▶ **Your task**
Exactly and only the lines from the line holding "1. Bevestigen aan apparatuur" to the end of the records should be reproduced. Leave pictures out.

_ _ _

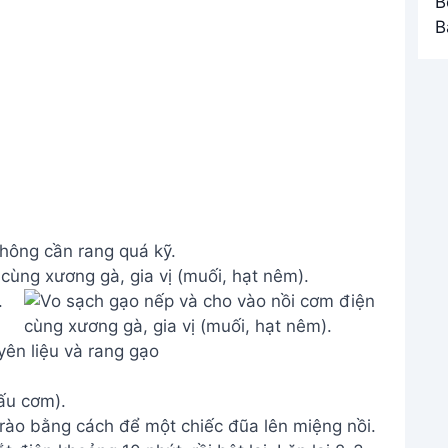
Không cần rang quá kỹ.
cùng xương gà, gia vị (muối, hạt nêm).
ên liệu và rang gạo
ấu cơm).
rào bằng cách để một chiếc đũa lên miệng nồi.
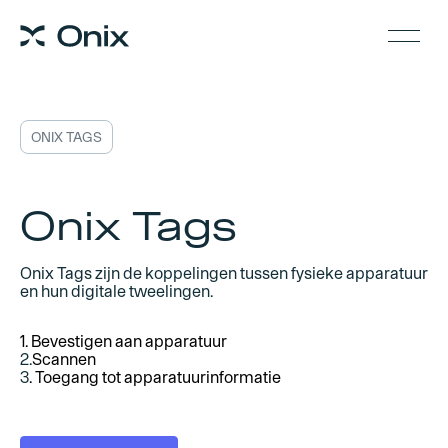
ONIX TAGS
Onix Tags
Onix Tags zijn de koppelingen tussen fysieke apparatuur
en hun digitale tweelingen.
1. Bevestigen aan apparatuur
2.
Scannen
3
. Toegang tot apparatuurinformatie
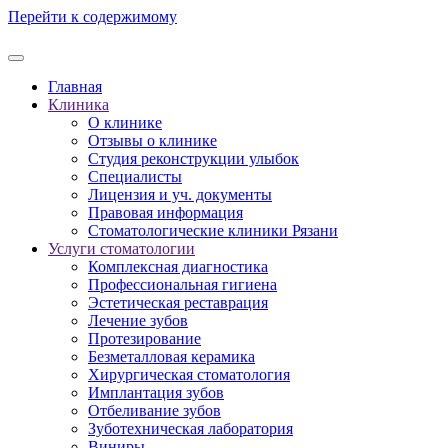
Перейти к содержимому
Главная
Клиника
О клинике
Отзывы о клинике
Студия реконструкции улыбок
Специалисты
Лицензия и уч. документы
Правовая информация
Стоматологические клиники Рязани
Услуги стоматологии
Комплексная диагностика
Профессиональная гигиена
Эстетическая реставрация
Лечение зубов
Протезирование
Безметалловая керамика
Хирургическая стоматология
Имплантация зубов
Отбеливание зубов
Зуботехническая лаборатория
Виниры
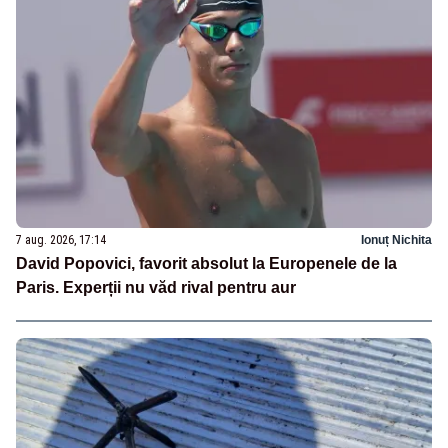
7 aug. 2026, 17:14
Ionuț Nichita
David Popovici, favorit absolut la Europenele de la
Paris. Experții nu văd rival pentru aur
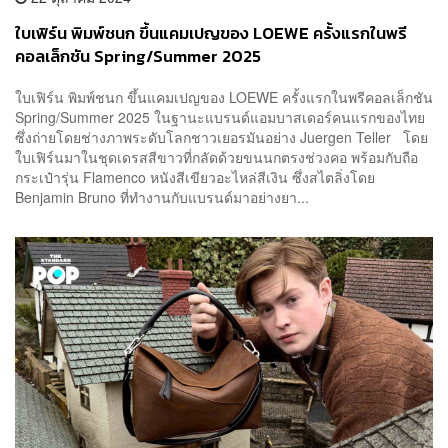
ใบเฟิร์น พิมพ์ชนก ขึ้นแคมเปญของ LOEWE ครั้งแรกในพรี
คอลเล็กชัน Spring/Summer 2025
ใบเฟิร์น พิมพ์ชนก ขึ้นแคมเปญของ LOEWE ครั้งแรกในพรีคอลเล็กชัน
Spring/Summer 2025 ในฐานะแบรนด์แอมบาสเดอร์คนแรกของไทย
ซึ่งถ่ายโดยช่างภาพระดับโลกชาวเยอรมันอย่าง Juergen Teller โดย
ใบเฟิร์นมาในชุดเดรสสีขาวที่กลัดด้วยขนนกตรงช่วงคอ พร้อมกับถือ
กระเป๋ารุ่น Flamenco หนังสีเขียวอะไหล่สีเงิน ซึ่งสไตลิ่งโดย
Benjamin Bruno ที่ทำงานกับแบรนด์มาอย่างยา...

_ _ _

▶ **Result for this task**
1. Bevestigen aan apparatuur
2.
Scannen
3
. Toegang tot apparatuurinformatie
Перейти к содержимому
Главная
Клиника
О клинике
Отзывы о клинике
Студия реконструкции улыбок
Специалисты
Лицензия и уч. документы
Правовая информация
Стоматологические клиники Рязани
Услуги стоматологии
Комплексная диагностика
Профессиональная гигиена
Эстетическая реставрация
Лечение зубов
Протезирование
Безметалловая керамика
Хирургическая стоматология
Имплантация зубов
Отбеливание зубов
Зуботехническая лаборатория
Виниры
7 aug. 2026, 17:14
Ionuț Nichita
David Popovici, favorit absolut la Europenele de la
Paris. Experții nu văd rival pentru aur
ใบเฟิร์น พิมพ์ชนก ขึ้นแคมเปญของ LOEWE ครั้งแรกในพรี
คอลเล็กชัน Spring/Summer 2025
ใบเฟิร์น พิมพ์ชนก ขึ้นแคมเปญของ LOEWE ครั้งแรกในพรีคอลเล็กชัน
Spring/Summer 2025 ในฐานะแบรนด์แอมบาสเดอร์คนแรกของไทย
ซึ่งถ่ายโดยช่างภาพระดับโลกชาวเยอรมันอย่าง Juergen Teller โดย
ใบเฟิร์นมาในชุดเดรสสีขาวที่กลัดด้วยขนนกตรงช่วงคอ พร้อมกับถือ
กระเป๋ารุ่น Flamenco หนังสีเขียวอะไหล่สีเงิน ซึ่งสไตลิ่งโดย
Benjamin Bruno ที่ทำงานกับแบรนด์มาอย่างยา...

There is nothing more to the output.